Akhir November tahun lalu, pemilik Grup Lippo, Mochtar Riyadi, dalam acara “Digital Conference” pernah membuat kegegeran. Gara-garanya, ia jujur menyampaikan soal bakar uang yang dilakukan oleh Lippo Group untuk menopang OVO, dompet digital yang berafiliasi ke Grab juga.
“Terus bakar uang, bagaimana kami kuat?” kata Mochtar Riyadi waktu itu. Mochtar mengaku Lippo sudah melepas dua per tiga sahamnya di OVO, hingga tersisa sekitar 30 persen saja. Pelepasan saham itu, menurutnya, perlu dilakukan mengingat OVO terus “membakar uang” dengan memberikan cashback dan promo yang cukup besar.
Menurut Bhima Yudistira, Pengamat Ekonomi INDEF sudah memperkirakan sejak akhir tahun lalu bahwa era bakar uang akan berakhir tahun 2020, jauh sebelum datangnya Covid-19.
“Salah satunya burning money di dalam startup, at the end of the day, kemungkinan besar di tahun 2020 akan terjadi koreksi yang luar biasa besar.
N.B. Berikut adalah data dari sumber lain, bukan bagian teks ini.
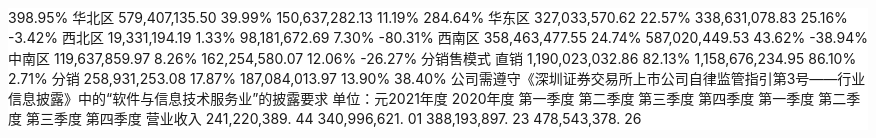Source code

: 398.95%
华北区
579,407,135.50
39.99%
150,637,282.13
11.19%
284.64%
华东区
327,033,570.62
22.57%
338,631,078.83
25.16%
-3.42%
西北区
19,331,194.19
1.33%
98,181,672.69
7.30%
-80.31%
西南区
358,463,477.55
24.74%
587,020,449.53
43.62%
-38.94%
中南区
119,637,859.97
8.26%
162,254,580.07
12.06%
-26.27%
分销售模式
直销
1,190,023,032.86
82.13%
1,158,676,234.95
86.10%
2.71%
分销
258,931,253.08
17.87%
187,084,013.97
13.90%
38.40%
公司需遵守《深圳证券交易所上市公司自律监管指引第3号——行业信息披露》中的“软件与信息技术服务业”的披露要求
单位：元2021年度
2020年度
第一季度
第二季度
第三季度
第四季度
第一季度
第二季度
第三季度
第四季度
营业收入
241,220,389.
44
340,996,621.
01
388,193,897.
23
478,543,378.
26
Artinya jumlah pemain uang digital yang jumlahnya puluhan itu akan mengerucut menjadi 2 atau 3 pemain besar terkonsolidasi,” kata Bhima dalam acara Selular Telco Outlook 2020, Desember tahun lalu.
Menurutnya meskipun Lippo hanya memiliki sebesar 30% saham di OVO namun tetap menjadi pemegang saham utamanya. Tak kuat lagi bakar uang untuk membesarkan perusahaan menjadi pertimbangan untuk membagi beban tersebut dengan investor lain. Hal ini dilakulan untuk berbagi keuntungan tapi berbagi kerugiaan.
Ibaratnya, dengan strategi bakar uang, perusahaan bisnis startup sudah terseok-seok, dengan datangnya Covid-19 ini dengan resmi mengakhiri perang bakar uang ini.
Maka, agar bisnis rintisan ini tetap bisa ‘survive‘ di tengah krisis pandemi covid-19, seperti yang disampaikan oleh Chatib Basri, tergantung pada berjalannya profibilitas usaha dan kreativitas bisnis rintisan mencari peluang sebagai ceruk baru pasar.